Stored dataset items
********************
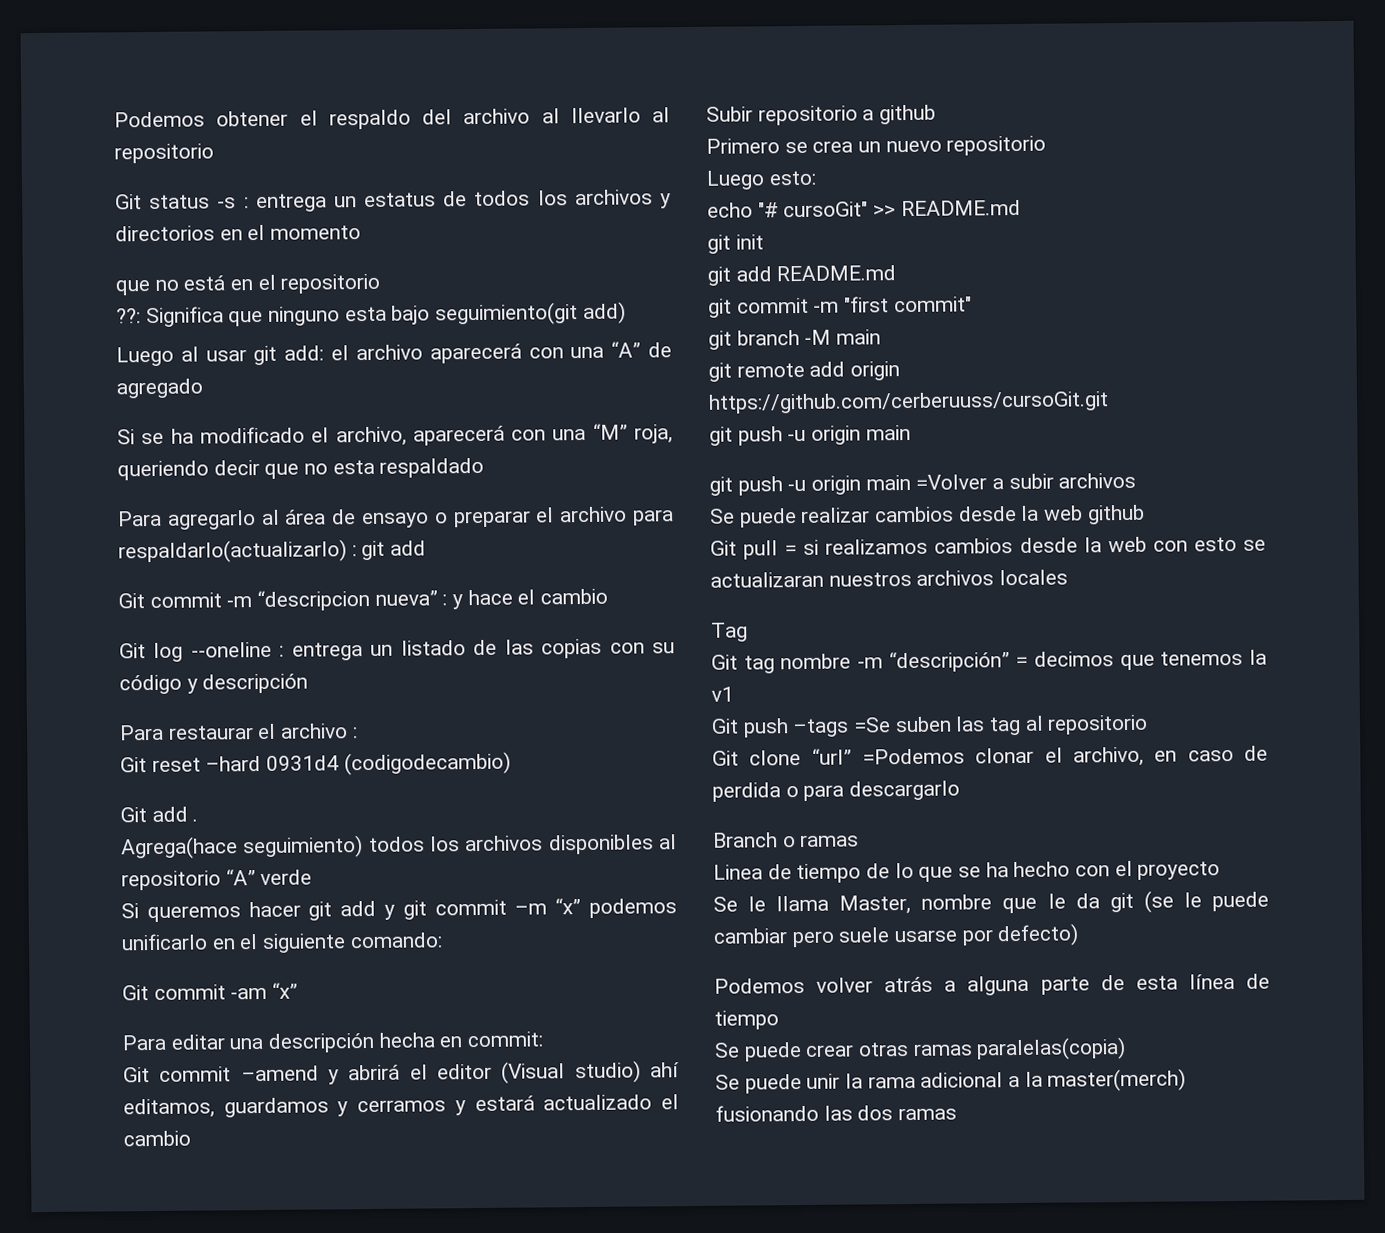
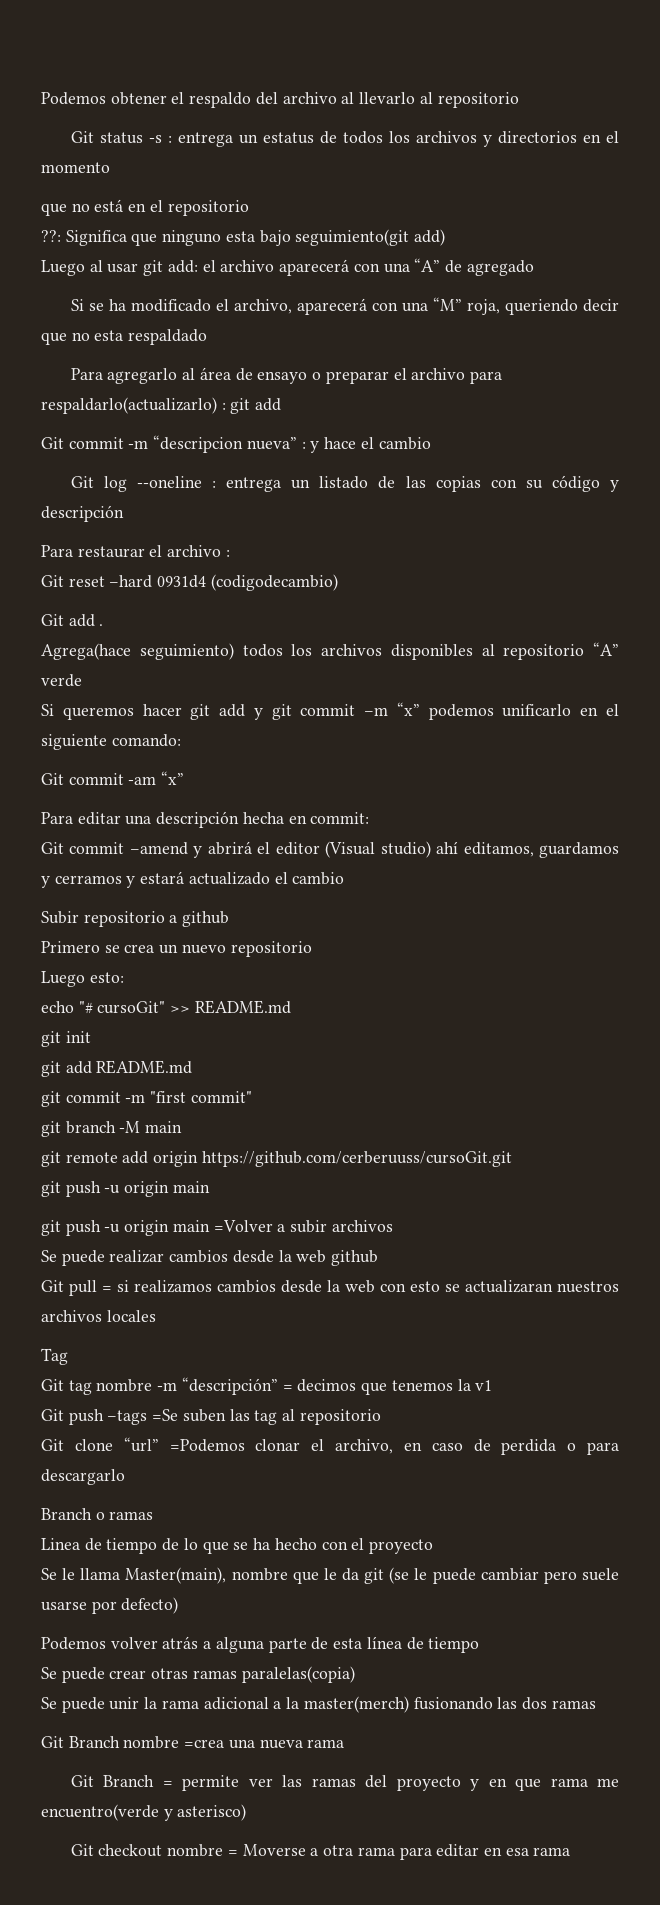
[839,894,912,915] Master, -> [125,1567,227,1584] Master(main),
(958, 1114) none -> [41,1736,345,1749] [70,1775,619,1791] [41,1804,247,1821] [70,1844,571,1860] // Git Branch nombre =crea una nueva rama // Git Branch = permite ver las ramas del proyecto y en que rama me encuentro(verde y asterisco) // Git checkout nombre = Moverse a otra rama para editar en esa rama

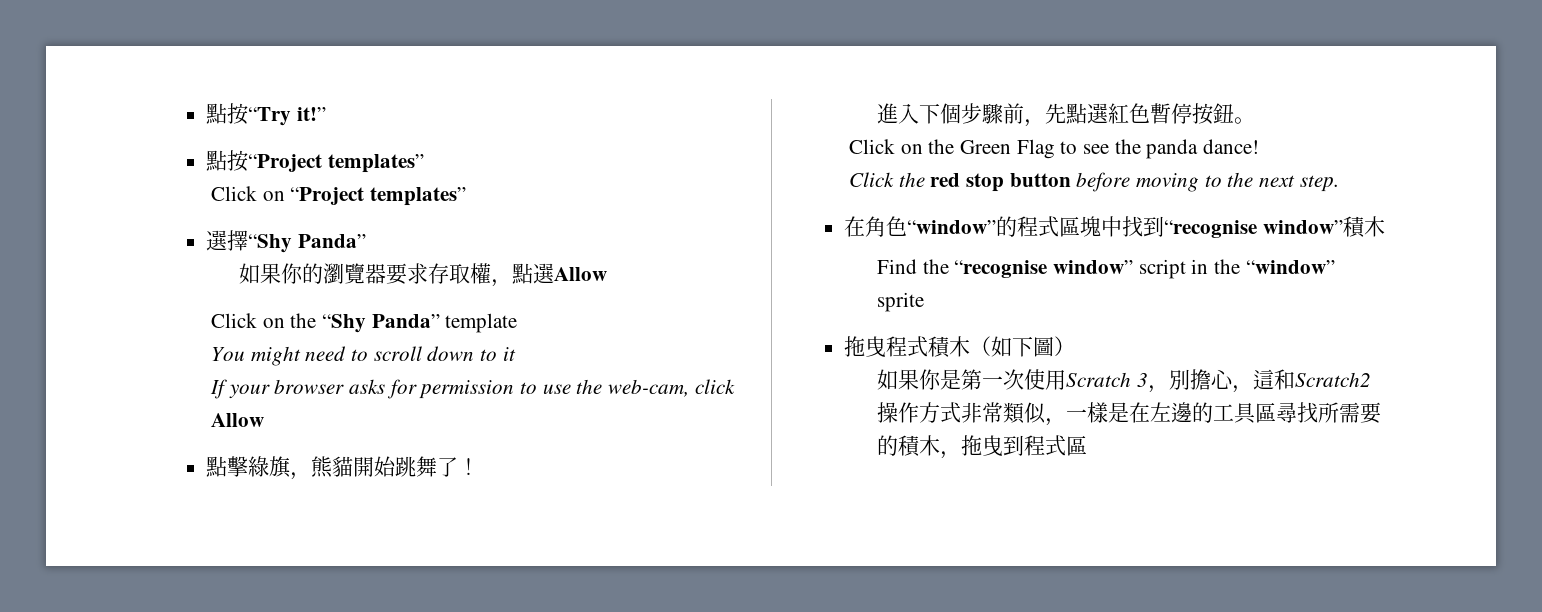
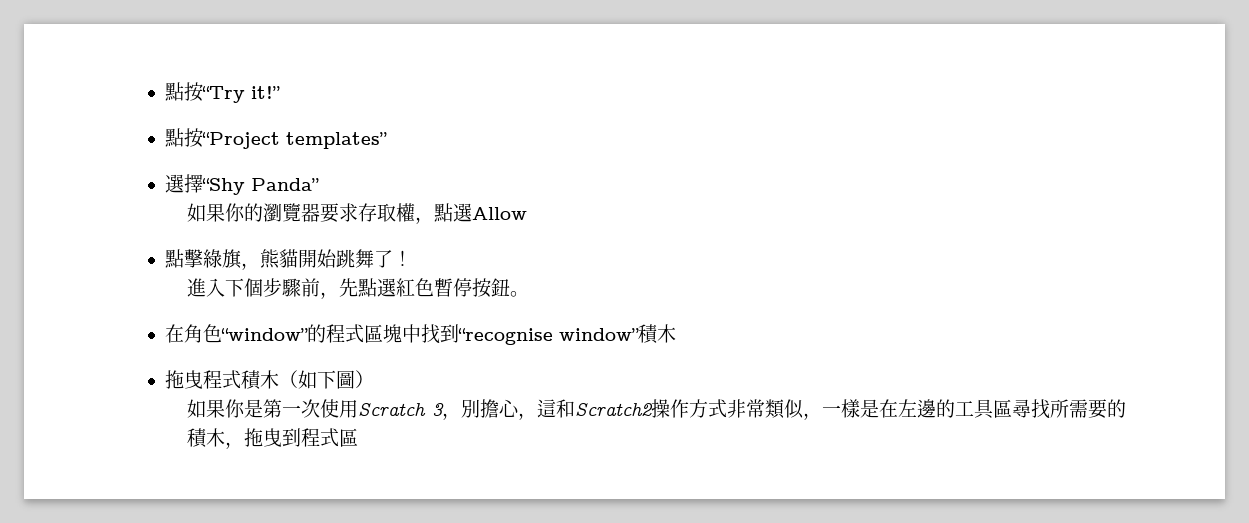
[211,186,467,206] // Click on “Project templates” -> (388, 140) none
[211,313,518,333] [211,346,516,366] [210,379,735,399] [211,413,265,427] // Click on the “Shy Panda” template // You might need to scroll down to it // If your browser asks for permission to use the web-cam, click Allow -> (528, 213) none
[849,139,1260,159] [849,172,1339,192] // Click on the Green Flag to see the panda dance! // Click the red stop button before moving to the next step. -> (530, 294) none
[877,259,1335,279] [877,292,925,312] // Find the “recognise window” script in the “window” sprite -> (677, 333) none

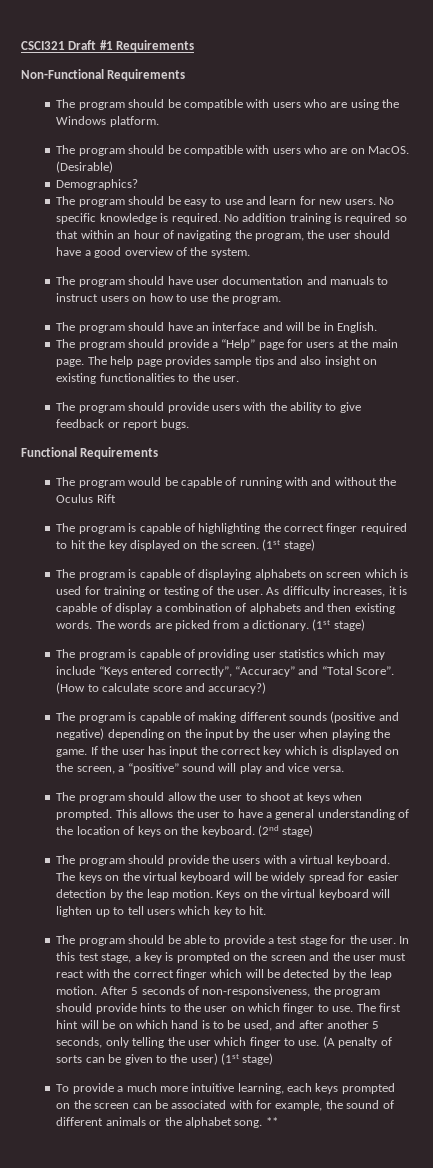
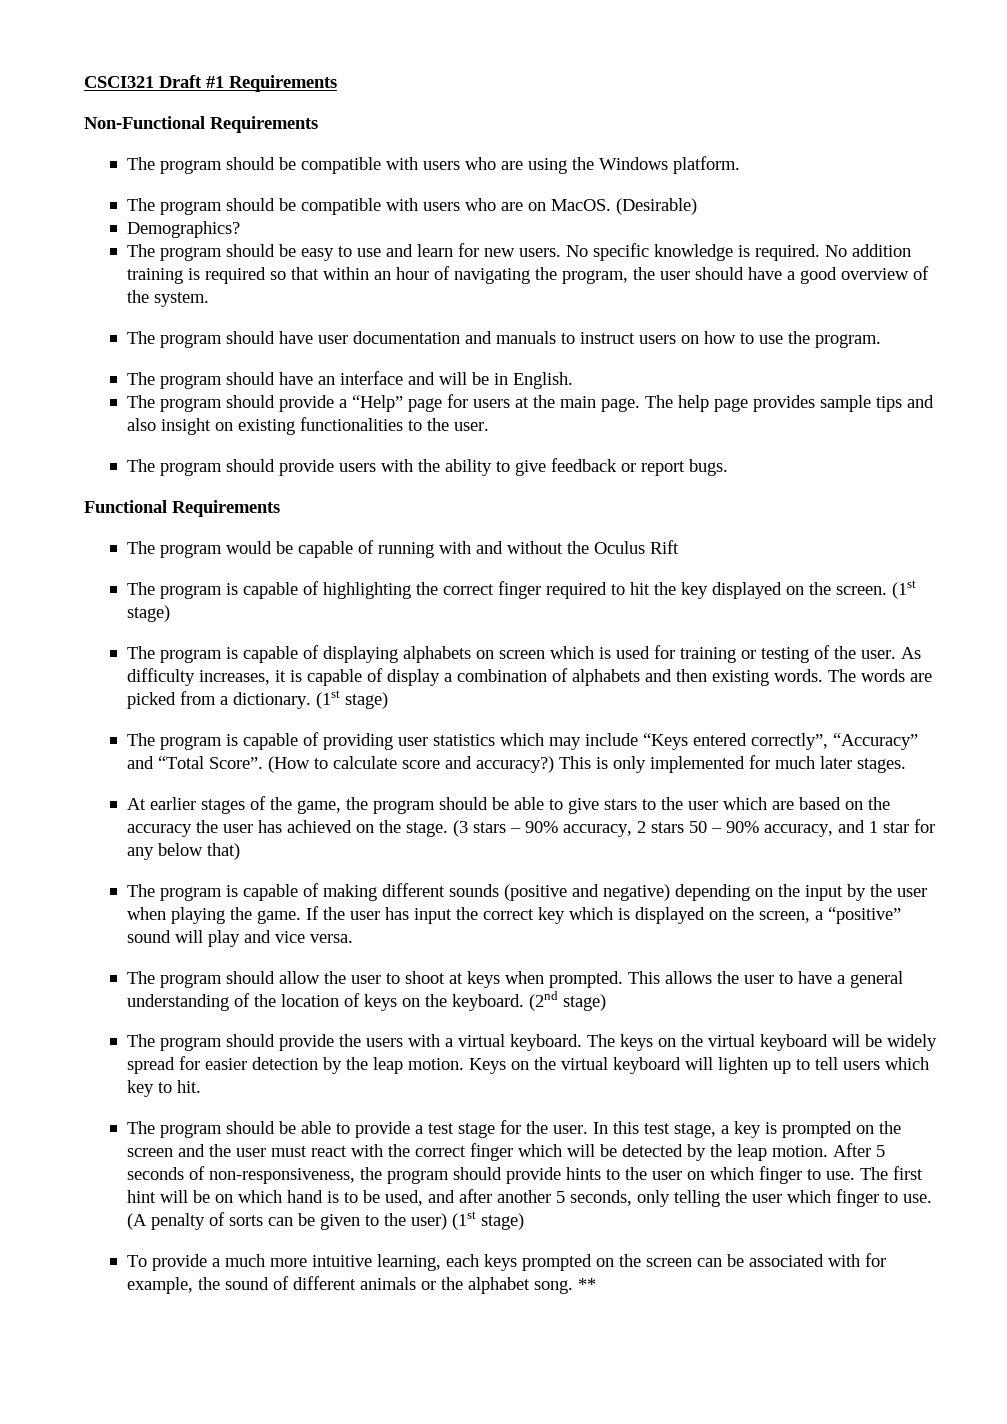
(267, 688) none -> [558,755,906,773] [126,796,890,814] [126,819,935,837] [126,843,240,860] This is only implemented for much later stages. // At earlier stages of the game, the program should be able to give stars to the user which are based on the accuracy the user has achieved on the stage. (3 stars – 90% accuracy, 2 stars 50 – 90% accuracy, and 1 star for any below that)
********************
EXERCISE DETAILS> Your reply should give again exactly the lines from the one with "[877,259,1335,279] [877,292,925,312] //" through the last line of the data, with both ends included and pictures left out.

RESPONSE BOX>
[877,259,1335,279] [877,292,925,312] // Find the “recognise window” script in the “window” sprite -> (677, 333) none

(267, 688) none -> [558,755,906,773] [126,796,890,814] [126,819,935,837] [126,843,240,860] This is only implemented for much later stages. // At earlier stages of the game, the program should be able to give stars to the user which are based on the accuracy the user has achieved on the stage. (3 stars – 90% accuracy, 2 stars 50 – 90% accuracy, and 1 star for any below that)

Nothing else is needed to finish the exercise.